Je nach Strecke hätten Flugpassagiere auf ihre Tickets bis zu 120 Franken (rund 110 Euro) Klimaabgabe zahlen müssen. Damit bleibt unklar, ob und wie die Schweiz ihre Vorgaben im Rahmen des Pariser Klimaabkommens erfüllen will.
Agrarinitiativen zielten darauf ab, mehr Bio-Produktion in der Schweiz zu etablieren. Mit der einem Initiative sollten Bauern die Subventionen gestrichen werden, wenn sie künstlich hergestellte Mittel zur Bekämpfung von Schädlingen einsetzen. Die zweite Initiative wollte solche synthetischen Pestizide ganz verbieten und die Schweiz zu 100 Prozent zu einem Bio-Produzenten machen. Bei den Initiativen zur Landwirtschaft lag die Ablehnung bei knapp 61 Prozent.
Anti-Terror-Gesetz gibt Polizei mehr Befugnisse
Zwei weitere Vorlagen wurden angenommen: ein Anti-Terror-Gesetz, das der Polizei mehr Befugnisse gibt, wurde mit knapp 57 Prozent angenommen. Einem Gesetz, das die Entschädigung von Unternehmen und Kulturschaffenden in der Corona-Pandemie regel, stimmten gut 60 Prozent zu. Nach Schätzungen dürften sich die pandemiebedingten Finanzhilfen auf 35 Milliarden Franken belaufen. Gegner des Gesetzes hatten unter anderem Subventionen für Medien kritisiert.
Umwelt- und Naturschutzorganisationen sehen mit der Ablehnung der beiden Landwirtschaftsinitiativen kein Problem gelöst. Sie setzen auf Dialog mit der Landwirtschaft, um nun gemeinsam Lösungen zu finden, wie Philipp Sicher, Leiter der 2xJa-Kampagne auf Anfrage sagte. Er habe ganz klar mit einer besseren Resonanz der beiden Initiativen bei der Stimmbevölkerung gerechnet, sagte Sicher. Im Abstimmungskampf seien von den Gegnern Ängste über die Versorgungssicherheit, die Existenz von Bauern und steigende Lebensmittelpreise geschürt worden. Die Kampagne sei zudem von der Agrarindustrie stark finanziert worden. Vonseiten der Landwirtschaft seien sehr viele Zusagen gemacht worden. Diese werde man nun prüfen.
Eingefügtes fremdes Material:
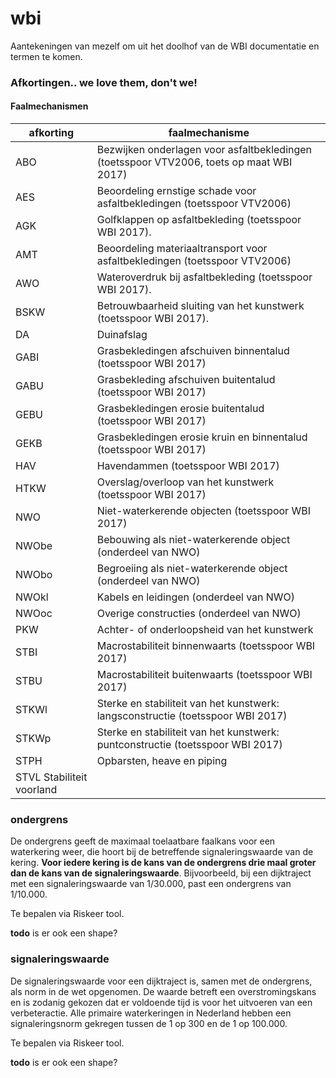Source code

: # wbi

Aantekeningen van mezelf om uit het doolhof van de WBI documentatie en termen te komen.

### Afkortingen.. we love them, don't we!

#### Faalmechanismen

| afkorting  | faalmechanisme  |
|---|---|
| ABO | Bezwijken onderlagen voor asfaltbekledingen (toetsspoor VTV2006, toets op maat WBI 2017) |
| AES | Beoordeling ernstige schade voor asfaltbekledingen (toetsspoor VTV2006) |
| AGK | Golfklappen op asfaltbekleding (toetsspoor WBI 2017). |
| AMT | Beoordeling materiaaltransport voor asfaltbekledingen (toetsspoor VTV2006) |
| AWO | Wateroverdruk bij asfaltbekleding (toetsspoor WBI 2017). |
| BSKW | Betrouwbaarheid sluiting van het kunstwerk (toetsspoor WBI 2017). |
| DA | Duinafslag |
| GABI | Grasbekledingen afschuiven binnentalud (toetsspoor WBI 2017) |
| GABU | Grasbekleding afschuiven buitentalud (toetsspoor WBI 2017) |
| GEBU | Grasbekledingen erosie buitentalud (toetsspoor WBI 2017) |
| GEKB | Grasbekledingen erosie kruin en binnentalud (toetsspoor WBI 2017) |
| HAV | Havendammen (toetsspoor WBI 2017) |
| HTKW | Overslag/overloop van het kunstwerk (toetsspoor WBI 2017) |
| NWO | Niet-waterkerende objecten (toetsspoor WBI 2017) |
| NWObe | Bebouwing als niet-waterkerende object (onderdeel van NWO) |
| NWObo | Begroeiing als niet-waterkerende object (onderdeel van NWO) |
| NWOkl | Kabels en leidingen (onderdeel van NWO) |
| NWOoc | Overige constructies (onderdeel van NWO) |
| PKW | Achter- of onderloopsheid van het kunstwerk |
| STBI | Macrostabiliteit binnenwaarts (toetsspoor WBI 2017) |
| STBU | Macrostabiliteit buitenwaarts (toetsspoor WBI 2017) |
| STKWl | Sterke en stabiliteit van het kunstwerk: langsconstructie (toetsspoor WBI 2017) |
| STKWp | Sterke en stabiliteit van het kunstwerk: puntconstructie (toetsspoor WBI 2017) |
| STPH | Opbarsten, heave en piping |
| STVL Stabiliteit voorland |

### ondergrens

De ondergrens geeft de maximaal toelaatbare faalkans voor een waterkering weer, die hoort bij de betreffende signaleringswaarde van de kering. **Voor iedere kering is de kans van de ondergrens drie maal groter dan de kans van de signaleringswaarde**. Bijvoorbeeld, bij een dijktraject met een signaleringswaarde van 1/30.000, past een ondergrens van 1/10.000.

Te bepalen via Riskeer tool. 

**todo** is er ook een shape?

### signaleringswaarde

De signaleringswaarde voor een dijktraject is, samen met de ondergrens, als norm in de wet opgenomen. De waarde betreft een overstromingskans en is zodanig gekozen dat er voldoende tijd is voor het uitvoeren van een verbeteractie. Alle primaire waterkeringen in Nederland hebben een signaleringsnorm gekregen tussen de 1 op 300 en de 1 op 100.000.

Te bepalen via Riskeer tool. 

**todo** is er ook een shape?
Ritter: "Volk will keine Extremlösungen"
Sehr zufrieden über das deutliche Nein zeigte sich auf Anfrage Markus Ritter. Der Präsident des Schweizer Bauernverbandes erklärte, die Stimmbevölkerung habe damit der Landwirtschaft in der Schweiz eine Perspektive geben wollen. “Die Bevölkerung will keine Extremlösungen. Das Abstimmungsergebnis zu den Landwirtschaftsinitiativen zeigt, dass die Bevölkerung mit dem eingeschlagenen Weg einverstanden ist”, erklärte Economiesuisse-Präsident Christoph Mäder. Eine Annahme der Initiativen hätte aber weit über die Landwirtschaft hinaus verschiedene Branchen und Industrie betroffen.
Die bürgerlichen Parteien zeigten sich zufrieden mit dem doppelten Nein zu den Landwirtschaftsinitiativen. Sie verwiesen darauf, dass das Parlament bereits mit dem Aktionsplan Pflanzenschutz wichtige Weichen für die Zukunft gestellt hat. Enttäuscht zeigten sich Sozialisten und Grün-Parteien.